On 12 July 2023, the FCA published a speech, delivered by Nikhil Rathi, Chief Executive, on the FCA’s emerging regulatory approach to Big Tech and Artificial Intelligence (AI), given at Economist Impact in London.

Key points covered in Mr Rathi’s speech include the following:

  • The FCA welcomes the government’s call for the UK to be the ‘global hub’ of AI regulation and plans to open its AI sandbox to firms wanting to test the latest innovations.
  • In addition to its recently published feedback statement on Big Tech financial services and call for input on the role of Big Tech firms as gatekeepers of data, the FCA is also considering the risks that Big Tech may pose to operational resilience in payments, retail services and financial infrastructure and is mindful of the risk that Big Tech could pose in manipulating consumer behavioural biases.
  • Together with the Bank of England and the Prudential Regulation Authority, the FCA will be regulating critical third parties and setting standards for their services, including AI services, to the UK financial sector.
  • As AI is further adopted, investment in fraud prevention and operational and cyber resilience will have to accelerate at the same time, and the FCA will take a robust line on this – full support for beneficial innovation alongside proportionate protections.
  • The FCA’s outcomes and principles-based approach to the regulation, including the Senior Managers Regime and Consumer Duty, should mean firms have scope to innovate while protecting consumers and market integrity. The FCA will only intervene with new rules or guidance where necessary. 
  • There are many opportunities and benefits of AI, including its ability to boost productivity, to help improve financial models and cut crime through use of generative AI and synthetic data, to provide more accurate information to everyday investors and tackle the ‘advice gap’, to hyper-personalise products and services to people, and to tackle fraud and money laundering more quickly and accurately and at scale.
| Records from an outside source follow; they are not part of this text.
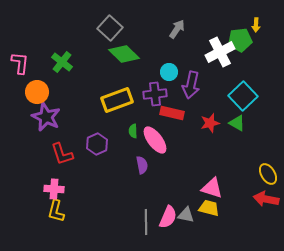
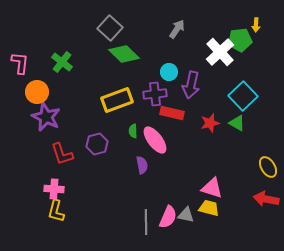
white cross: rotated 16 degrees counterclockwise
purple hexagon: rotated 10 degrees clockwise
yellow ellipse: moved 7 px up
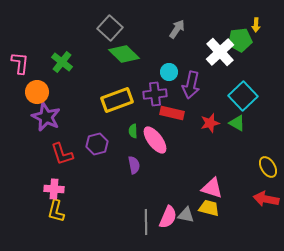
purple semicircle: moved 8 px left
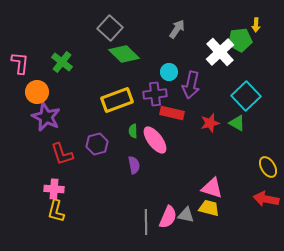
cyan square: moved 3 px right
  • The FCA is training its staff to make sure they can maximise the benefits from AI. It has also invested in its tech horizon scanning and synthetic data capabilities, and this summer established its Digital Sandbox. Internally, the FCA has developed its supervision technology and is using AI methods for firm segmentation, the monitoring of portfolios and to identify risky behaviours.
  • The global techsprint on the identification of Greenwashing will be hosted in the FCA’s Digital Sandbox, and it will be extending this global techsprint approach to include AI risks and innovation opportunities.